Bien sûr ! Personne ne fait rire avec le bonheur ! À l'époque des Petites Annonces, je traitais de sujets glauques, de la misère sentimentale, sexuelle, des gens seuls. Les plus grands films, les plus grandes comédies sentimentales ou romantiques, les plus grands textes ont toujours une part de drame. Je me questionne sans arrêt sur la profondeur de l'esprit, de l'âme. J'ai une passion pour l'écriture de Françoise Sagan, essentiellement en ce moment avec Bonjour tristesse.
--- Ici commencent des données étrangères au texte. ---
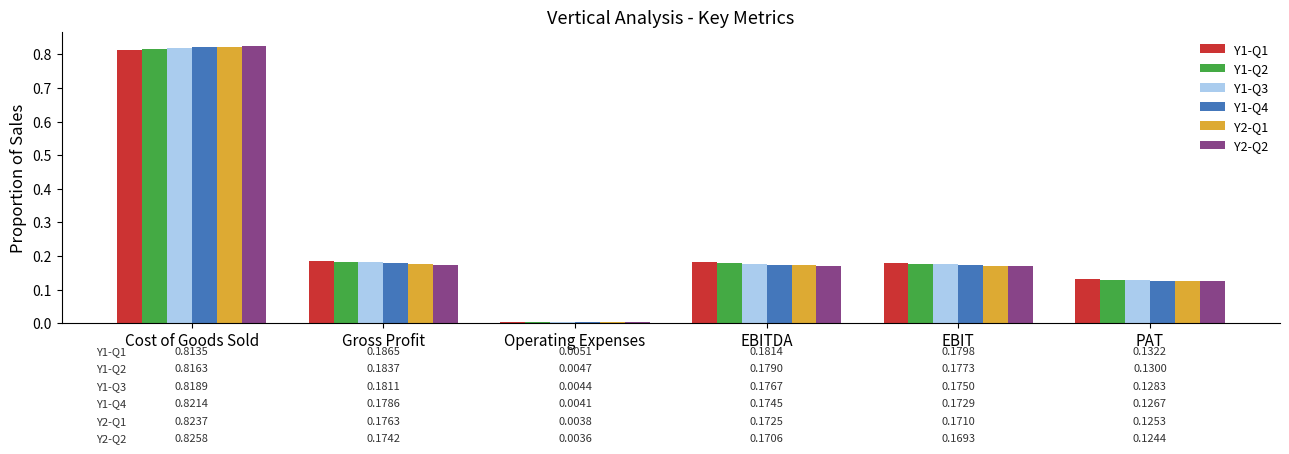

What is the sum of all Y2-Q1 values?

1.5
C'est quand même l'histoire d'une jeune fille qui pousse une femme au suicide parce qu'elle en est jalouse. J'aime bien ce paradoxe, parce qu'on peut penser que tu mènes une vie légère mais c'est tout l'inverse.

La vôtre ne semble pas du tout légère...

Ah bon, c'est ce que je dégage ? C'est grave, docteur, d'aimer écouter Wagner en voiture ? La musique classique dégage pour moi cette beauté, cette profondeur dont j'ai besoin pour me sentir moi, Élie. J'aime me retrouver avec moi-même, mais faut pas trop abuser... Mon cerveau peut vite s'emballer s'il n'est pas stimulé par le contact humain.

Et surtout le contact des femmes !

C'est vrai que j'ai ce côté très fleur bleue. J'aime tomber amoureux. J'ai découvert ce sentiment avec Elke, une Allemande rencontrée lors d'une colonie de vacances en montagne. Je me souviens encore de cette communion avec elle et la nature. De cette ivresse, de cette euphorie. Ce sont des souvenirs très lyriques. Je n'ai jamais caché ma grande sensibilité, j'en ai même parfois abusé pour séduire les filles au collège ! Depuis, je suis en permanence dans cette quête d'absolu.

C'est comment, le dimanche d'Élie Semoun ?

Comme pour tous les hyperactifs, c'est un jour maudit. Le dimanche est comme une chape de plomb. C'est une journée où il ne se passe rien, où j'ai envie d'allumer des clopes, voire d'aller au casino pour soigner l'ennui ! Oui, le dimanche, c'est le jour où je peux faire des bêtises. Mais heureusement, je peux aussi m'évader dans le jardinage, ma grande passion. Tout dépend de mon état d'esprit. Et puis il y a aussi les dimanches où j'organise de sacrées tablées en mode barbecue avec les copains. Mon dimanche, c'est un peu deux salles, deux ambiances.

Ducobu passe au vert !, sortie le 3 avril.

Ses coups de cœur

La Joconde parle enfin, la nouvelle pièce de Laurent Ruquier, au Théâtre de l'Œuvre, est un « petit bijou »assure-t-il. Sa passion pour Françoise Sagan est infinie et il redécouvre à chaque fois l'un de ses chefs- d'œuvre, Aimez-vous Brahms... Amateur du beau, Elie Semoun aime flâner dans les allées de la Fondation Maeght, le musée d'art contemporain de Saint- Paul-de-Vence, puis déjeuner à La Colombe d'Or.

La Joconde parle enfin, au Théâtre de l'Œuvre, 55, rue de Clichy, Paris (9e).

Fondation Maeght, 623, chemin des Gardettes, Saint-Paul-de-Vence (Alpes- Maritimes).

La Colombe d'Or, place du Général-de-Gaulle, Saint-Paul-de-Vence.